Draußen die Straßenkämpfe des Mai ‘68, drinnen im Atelier der Shirley Jaffe die stille Revolution der Zeichen. Und dort entwickelt sie ein ganz neues Alphabet aus Formen, die sehr eng zusammengefügt werden – aus Farben, die lediglich aus zwei Tönen bestehen durften. Akribisch notiert Jaffe, was sie tut: sie schreibt jeden Arbeitsschritt auf Zettel, eine Art Logbuch. Jede Form, jede Farbmischung ist hier notiert, um Ordnung ins Chaos zu bringen. Das ist quasi das Gegenprogramm zur Wildheit der frühen Jahre: es geht nicht mehr um die Geste, sondern um die Ordnung einer Gesamt-Komposition, um das abstrakte Bild an sich. Diese Arbeitsweise ist mit vielen Entbehrungen verbunden, auch finanziellen. Denn Jaffe ist kommerziell nicht besonders erfolgreich und lebt in prekären Verhältnissen – und relativ einsam – in einer Wohnung im vierten Stock in der Rue Saint Victor im fünften Arrondissement. Links im Zimmer stehen die fertigen Bilder, rechts die in Arbeit befindlichen.

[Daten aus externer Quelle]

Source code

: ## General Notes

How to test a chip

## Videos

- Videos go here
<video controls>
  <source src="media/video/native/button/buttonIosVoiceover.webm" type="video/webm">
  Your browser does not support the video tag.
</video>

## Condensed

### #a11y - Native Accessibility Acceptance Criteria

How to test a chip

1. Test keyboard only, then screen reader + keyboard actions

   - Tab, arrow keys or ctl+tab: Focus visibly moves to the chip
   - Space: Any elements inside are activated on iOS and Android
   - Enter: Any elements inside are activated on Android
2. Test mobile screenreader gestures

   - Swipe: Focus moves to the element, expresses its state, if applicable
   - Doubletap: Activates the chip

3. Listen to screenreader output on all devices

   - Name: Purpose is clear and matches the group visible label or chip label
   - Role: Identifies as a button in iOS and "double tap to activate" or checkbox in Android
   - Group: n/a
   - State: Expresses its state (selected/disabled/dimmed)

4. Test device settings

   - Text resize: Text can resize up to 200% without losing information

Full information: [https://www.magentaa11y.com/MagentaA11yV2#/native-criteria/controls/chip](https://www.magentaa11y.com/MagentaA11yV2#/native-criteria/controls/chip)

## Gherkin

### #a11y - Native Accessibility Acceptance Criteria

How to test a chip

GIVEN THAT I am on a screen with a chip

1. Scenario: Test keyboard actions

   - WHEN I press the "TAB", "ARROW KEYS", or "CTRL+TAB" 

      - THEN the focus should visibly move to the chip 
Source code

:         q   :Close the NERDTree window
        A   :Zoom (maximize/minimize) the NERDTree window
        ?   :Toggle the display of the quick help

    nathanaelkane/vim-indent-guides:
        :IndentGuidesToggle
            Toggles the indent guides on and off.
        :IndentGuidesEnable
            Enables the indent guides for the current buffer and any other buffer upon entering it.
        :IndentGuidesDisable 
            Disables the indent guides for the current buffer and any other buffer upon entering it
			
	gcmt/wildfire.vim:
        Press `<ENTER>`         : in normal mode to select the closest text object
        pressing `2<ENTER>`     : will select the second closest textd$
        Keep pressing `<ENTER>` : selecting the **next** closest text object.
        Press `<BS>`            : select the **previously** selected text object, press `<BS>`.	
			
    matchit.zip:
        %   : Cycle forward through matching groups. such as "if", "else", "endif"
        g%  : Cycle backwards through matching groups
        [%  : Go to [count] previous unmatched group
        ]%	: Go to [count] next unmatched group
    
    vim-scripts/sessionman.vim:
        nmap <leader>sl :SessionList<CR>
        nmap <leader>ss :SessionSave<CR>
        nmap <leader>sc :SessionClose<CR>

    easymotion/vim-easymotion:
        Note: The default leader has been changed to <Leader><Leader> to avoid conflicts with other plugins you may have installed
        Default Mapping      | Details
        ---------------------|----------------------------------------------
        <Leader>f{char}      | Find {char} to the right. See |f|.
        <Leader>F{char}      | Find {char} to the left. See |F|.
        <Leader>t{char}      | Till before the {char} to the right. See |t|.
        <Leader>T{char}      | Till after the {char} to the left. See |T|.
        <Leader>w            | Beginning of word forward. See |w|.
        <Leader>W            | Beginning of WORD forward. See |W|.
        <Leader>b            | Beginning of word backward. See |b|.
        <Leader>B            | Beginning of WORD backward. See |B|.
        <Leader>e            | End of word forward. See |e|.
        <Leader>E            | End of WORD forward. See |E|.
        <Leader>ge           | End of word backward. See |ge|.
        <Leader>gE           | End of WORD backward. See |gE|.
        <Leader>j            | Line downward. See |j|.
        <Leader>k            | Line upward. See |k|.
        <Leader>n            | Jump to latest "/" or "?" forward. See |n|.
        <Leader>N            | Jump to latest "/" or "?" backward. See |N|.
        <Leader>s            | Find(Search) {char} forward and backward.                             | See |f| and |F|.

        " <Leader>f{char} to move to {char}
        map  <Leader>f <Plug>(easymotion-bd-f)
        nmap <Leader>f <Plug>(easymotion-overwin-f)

Sie durchstreift die Stadt, fotografiert viel, dokumentiert den Abriss der Gare Montparnasse und erlebt den Neubau. Man hat ihre späteren Bilder „urbane Abstraktion“ genannt – aber vielleicht ist das eine Projektion.

Großes Format, Diptychen, trapezförmige, zusammensetzbare Leinwände: die Bilder werden gegen Ende ihres Lebens immer heller, auf weißem Grund werden immer neue popfarbene Zeichen dynamisch verschoben. Eine Reise ins Licht. Und: Shirley Jaffe wird zur Anlaufstation für junge amerikanische Künstler. Wer immer nach Paris kommt, kommt zuerst zu ihr. Als sie 2016 stirbt, ist sie ein Pariser Mythos. Das Centre Pompidou hat sie gefeiert, jetzt ist sie im Kunstmuseum Basel zu sehen. Hingehen!